Designing and building a production-grade microservices system in Python with a real-world case study
Posted By
Suraj Unde
Monolithic applications work — until they don't. As teams grow and release cycles get longer, the codebase becomes a coordination problem as much as a technical one. Python microservices change that, but only if you understand what you're actually signing up for.
This guide covers how production-grade Python microservices behave in the real world — team ownership, deployment independence, distributed failures, and data consistency trade-offs. A food delivery system (Order, Payment, Delivery) is used as the case study throughout so every concept maps to something concrete rather than staying theoretical.
Python microservices — build faster, deploy independently, fail smaller
A microservice isn't defined by how small it is — it's defined by what it owns. Each service is responsible for a specific business capability and exposes it through APIs or events.
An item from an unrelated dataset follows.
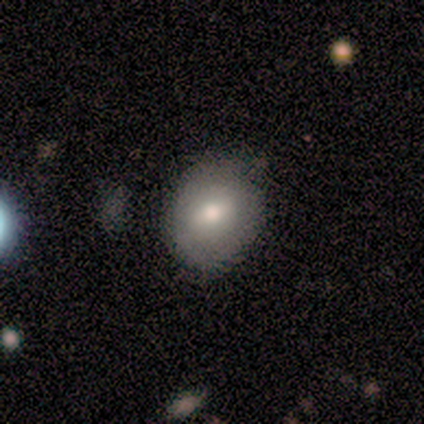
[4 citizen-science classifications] Volunteers were most divided on "how rounded": in between: 67%, round: 33%, cigar-shaped: 0%. More confident: merging — none (100%); smooth or featured — smooth (75%).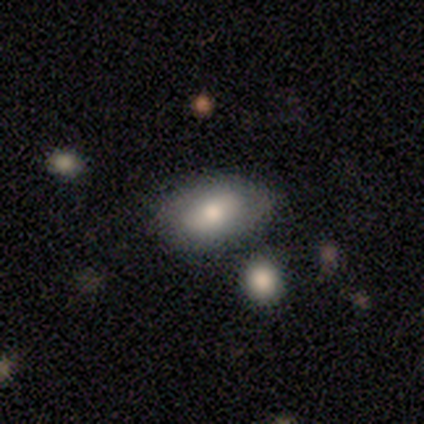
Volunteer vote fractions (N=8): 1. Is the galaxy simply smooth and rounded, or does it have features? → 88% smooth, 12% star or artifact, 0% featured or disk.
The important idea is simple: each service owns its logic, its data, and its lifecycle.
How this applies to our case study
We're building a food delivery system where placing an order triggers multiple steps:
- Order gets created
- Payment gets processed
- Delivery gets assigned
In a monolith, all of this lives in one codebase and one database. A small change in delivery logic means retesting the entire flow.
In our design, we’ve split this into:
- Order Service
- Payment Service
- Delivery Service
But the goal is not just “splitting services”. The real goal is clear ownership:
- Order Service doesn’t know how payment works
- Payment Service doesn’t care about delivery logic
- Delivery Service can evolve independently
They interact only through defined APIs/events.
What makes this work
A few key principles show up clearly in this system:
- Single responsibility — each service maps to a business function
- Independent deployment — Payment can be updated without touching others
- Own data — no shared database, each service manages its own
- Explicit communication — calls can fail, so retries and timeouts are built in
- Clear ownership — each service is responsible for its uptime and behavior
Why build Python microservices
Microservices are not better by default. They’re useful when a system starts hurting:
- Changes become risky
- Deployments slow down
- Teams start blocking each other
For example: In a monolith, changing delivery rules might require retesting the full checkout flow. Here, Delivery can change independently as long as its API stays stable.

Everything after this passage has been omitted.